No need for me to apologize, but the same cannot be said for you even though I never expect that from most folks! Those older cases tend to be clarified down the road just as the one you quoted above; U.S. v. Cruikshank. That passage was clarified by none other than Justice Anton Scalia in DC v. Heller. first I cite from the decision in Heller what J. Scalia opined regarding the applicability of Amendment II then follow that up with his direct reference to Cruikshank.
"Like most rights, the Second Amendment right is not unlimited. It is not a right to keep and carry any weapon whatsoever in any manner whatsoever and for whatever purpose: For example, concealed weapons prohibitions have been upheld under the Amendment or state analogues. The Court’s opinion should not be taken to cast doubt on longstanding prohibitions on the possession of firearms by felons and the mentally ill, or laws forbidding the carrying of firearms in sensitive places such as schools and government buildings, or laws imposing conditions and qualifications on the commercial sale of arms. Miller’s holding that the sorts of weapons protected are those “in common use at the time” finds support in the historical tradition of prohibiting the carrying of dangerous and unusual weapons." [Emphasis Added] <
DISTRICT OF COLUMBIA v. HELLER | US Law | LII / Legal Information Institute >
Then J. Scalia wrote the following with reference to US v. Cruikshank, in the same decision, the following at section E"
"United States v. Cruikshank, 92 U. S. 542, in the course of vacating the convictions of members of a white mob for depriving blacks of their right to keep and bear arms, held that the Second Amendment does not by its own force apply to anyone other than the Federal Government.
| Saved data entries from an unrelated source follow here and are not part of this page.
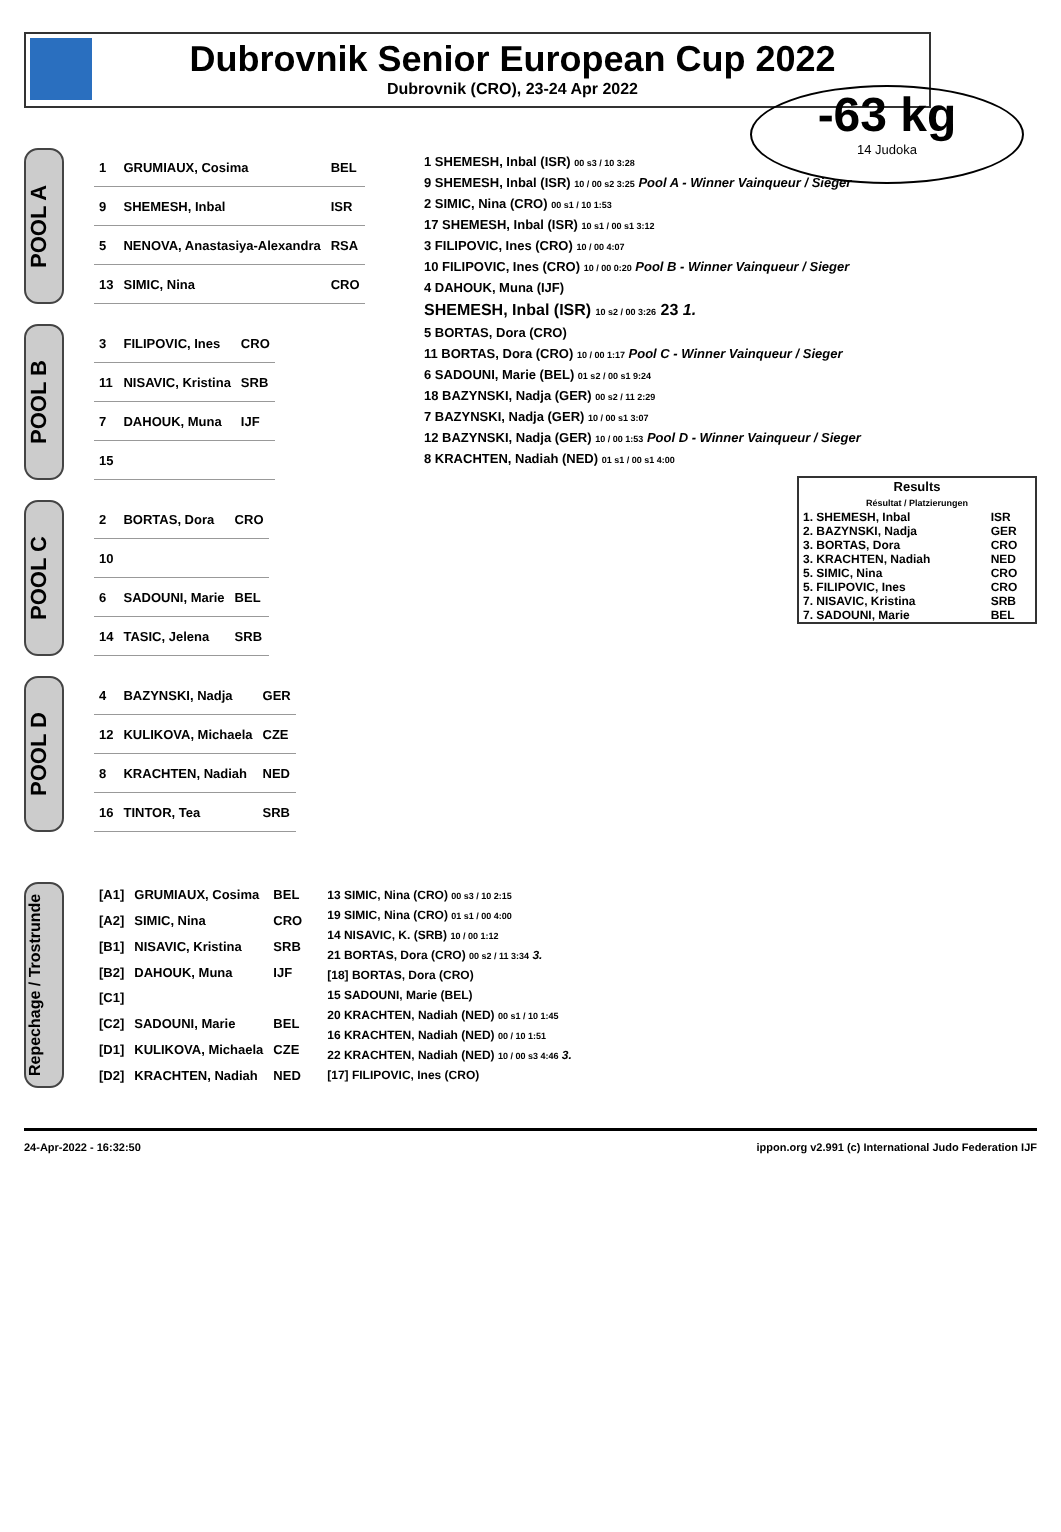Dubrovnik Senior European Cup 2022
Dubrovnik (CRO), 23-24 Apr 2022
-63 kg
14 Judoka
POOL A
| 1 | GRUMIAUX, Cosima | BEL |
| 9 | SHEMESH, Inbal | ISR |
| 5 | NENOVA, Anastasiya-Alexandra | RSA |
| 13 | SIMIC, Nina | CRO |
POOL B
| 3 | FILIPOVIC, Ines | CRO |
| 11 | NISAVIC, Kristina | SRB |
| 7 | DAHOUK, Muna | IJF |
| 15 | | |
POOL C
| 2 | BORTAS, Dora | CRO |
| 10 | | |
| 6 | SADOUNI, Marie | BEL |
| 14 | TASIC, Jelena | SRB |
POOL D
| 4 | BAZYNSKI, Nadja | GER |
| 12 | KULIKOVA, Michaela | CZE |
| 8 | KRACHTEN, Nadiah | NED |
| 16 | TINTOR, Tea | SRB |
1 SHEMESH, Inbal (ISR) 00 s3 / 10 3:28
9 SHEMESH, Inbal (ISR) 10 / 00 s2 3:25 Pool A - Winner Vainqueur / Sieger
2 SIMIC, Nina (CRO) 00 s1 / 10 1:53
17 SHEMESH, Inbal (ISR) 10 s1 / 00 s1 3:12
3 FILIPOVIC, Ines (CRO) 10 / 00 4:07
10 FILIPOVIC, Ines (CRO) 10 / 00 0:20 Pool B - Winner Vainqueur / Sieger
4 DAHOUK, Muna (IJF)
SHEMESH, Inbal (ISR) 10 s2 / 00 3:26 23 1.
5 BORTAS, Dora (CRO)
11 BORTAS, Dora (CRO) 10 / 00 1:17 Pool C - Winner Vainqueur / Sieger
6 SADOUNI, Marie (BEL) 01 s2 / 00 s1 9:24
18 BAZYNSKI, Nadja (GER) 00 s2 / 11 2:29
7 BAZYNSKI, Nadja (GER) 10 / 00 s1 3:07
12 BAZYNSKI, Nadja (GER) 10 / 00 1:53 Pool D - Winner Vainqueur / Sieger
8 KRACHTEN, Nadiah (NED) 01 s1 / 00 s1 4:00
| Results Résultat / Platzierungen | |
| --- | --- |
| 1. SHEMESH, Inbal | ISR |
| 2. BAZYNSKI, Nadja | GER |
| 3. BORTAS, Dora | CRO |
| 3. KRACHTEN, Nadiah | NED |
| 5. SIMIC, Nina | CRO |
| 5. FILIPOVIC, Ines | CRO |
| 7. NISAVIC, Kristina | SRB |
| 7. SADOUNI, Marie | BEL |
Repechage / Trostrunde
| [A1] | GRUMIAUX, Cosima | BEL |
| [A2] | SIMIC, Nina | CRO |
| [B1] | NISAVIC, Kristina | SRB |
| [B2] | DAHOUK, Muna | IJF |
| [C1] | | |
| [C2] | SADOUNI, Marie | BEL |
| [D1] | KULIKOVA, Michaela | CZE |
| [D2] | KRACHTEN, Nadiah | NED |
13 SIMIC, Nina (CRO) 00 s3 / 10 2:15
19 SIMIC, Nina (CRO) 01 s1 / 00 4:00
14 NISAVIC, K. (SRB) 10 / 00 1:12
21 BORTAS, Dora (CRO) 00 s2 / 11 3:34 3.
[18] BORTAS, Dora (CRO)
15 SADOUNI, Marie (BEL)
20 KRACHTEN, Nadiah (NED) 00 s1 / 10 1:45
16 KRACHTEN, Nadiah (NED) 00 / 10 1:51
22 KRACHTEN, Nadiah (NED) 10 / 00 s3 4:46 3.
[17] FILIPOVIC, Ines (CRO)
24-Apr-2022 - 16:32:50 ippon.org v2.991 (c) International Judo Federation IJF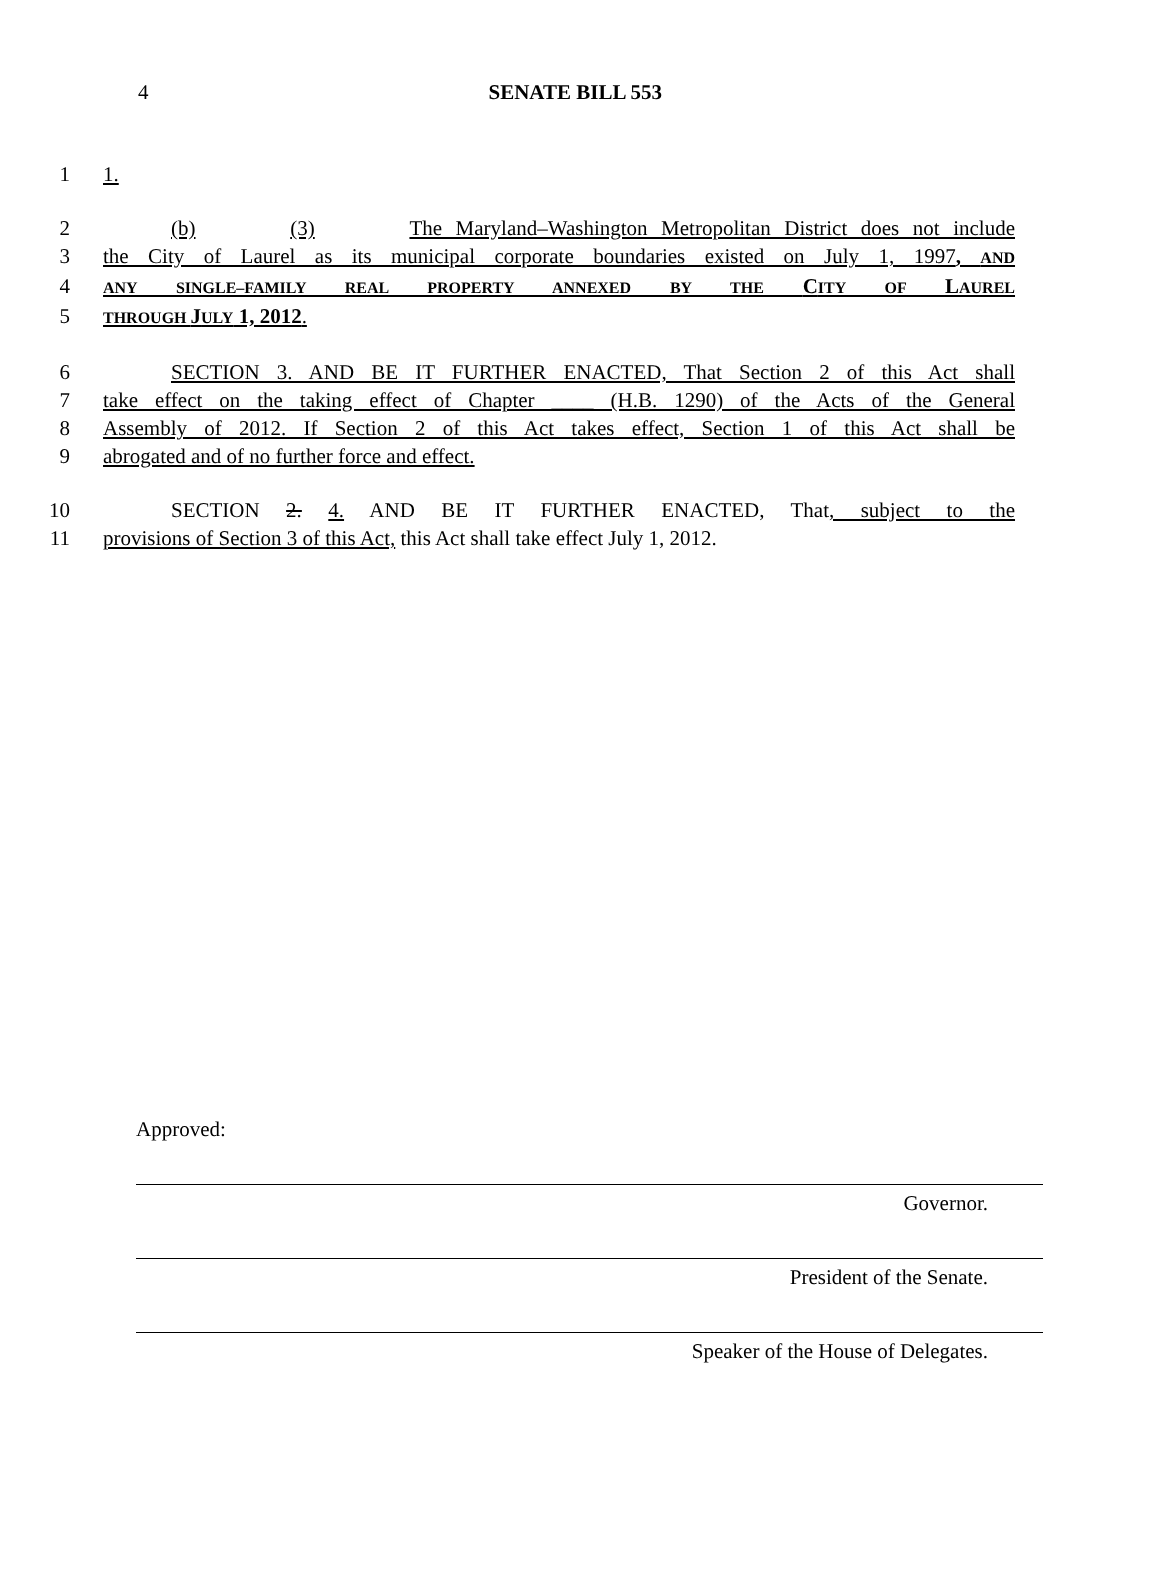4 SENATE BILL 553
1 1.
2 (b) (3) The Maryland–Washington Metropolitan District does not include
3 the City of Laurel as its municipal corporate boundaries existed on July 1, 1997, AND
4
ANY SINGLE–FAMILY REAL PROPERTY ANNEXED BY THE CITY OF LAUREL
5
THROUGH JULY 1, 2012.
6 SECTION 3. AND BE IT FURTHER ENACTED, That Section 2 of this Act shall
7 take effect on the taking effect of Chapter ____ (H.B. 1290) of the Acts of the General
8 Assembly of 2012. If Section 2 of this Act takes effect, Section 1 of this Act shall be
9 abrogated and of no further force and effect.
10 SECTION 2. 4. AND BE IT FURTHER ENACTED, That, subject to the
11 provisions of Section 3 of this Act, this Act shall take effect July 1, 2012.
Approved:
Governor.
President of the Senate.
Speaker of the House of Delegates.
The opinion explained that the right “is not a right granted by the Constitution [or] in any manner dependent upon that instrument for its existence. The second amendment … means no more than that it shall not be infringed by Congress.”
[Emphasis Added] < Ibid >
That was affirmed in later cases ; Presser v. Illinois, 116 U. S. 252, 265 - (1886) and Miller v. Texas, 153 U. S. 535, 538 - (1894)
In the Syllabus of Heller is the following at 1. (f). Read it closely esp. the reference to Miller:
" None of the Court’s precedents forecloses the Court’s interpretation. Neither United States v. Cruikshank, 92 U. S. 542, nor Presser v. Illinois, 116 U. S. 252, refutes the individual-rights interpretation. United States v. Miller, 307 U. S. 174, does not limit the right to keep and bear arms to militia purposes, but rather limits the type of weapon to which the right applies to those used by the militia, i.e., those in common use for lawful purposes. Pp. 47–54." [Emphasis Added] < Ibid >
First you assert repeatedly that Congress and SCOTUS have no power to do what you are now claiming they do have. Shit, make up your mind which side you are going to come down on and stay! Now read what those citations have to say and see if you can figure out that the National government has the responsibility and duty to do. Pay close attention to US v. Miller as underlined.
No need to apologize. I know you were confused.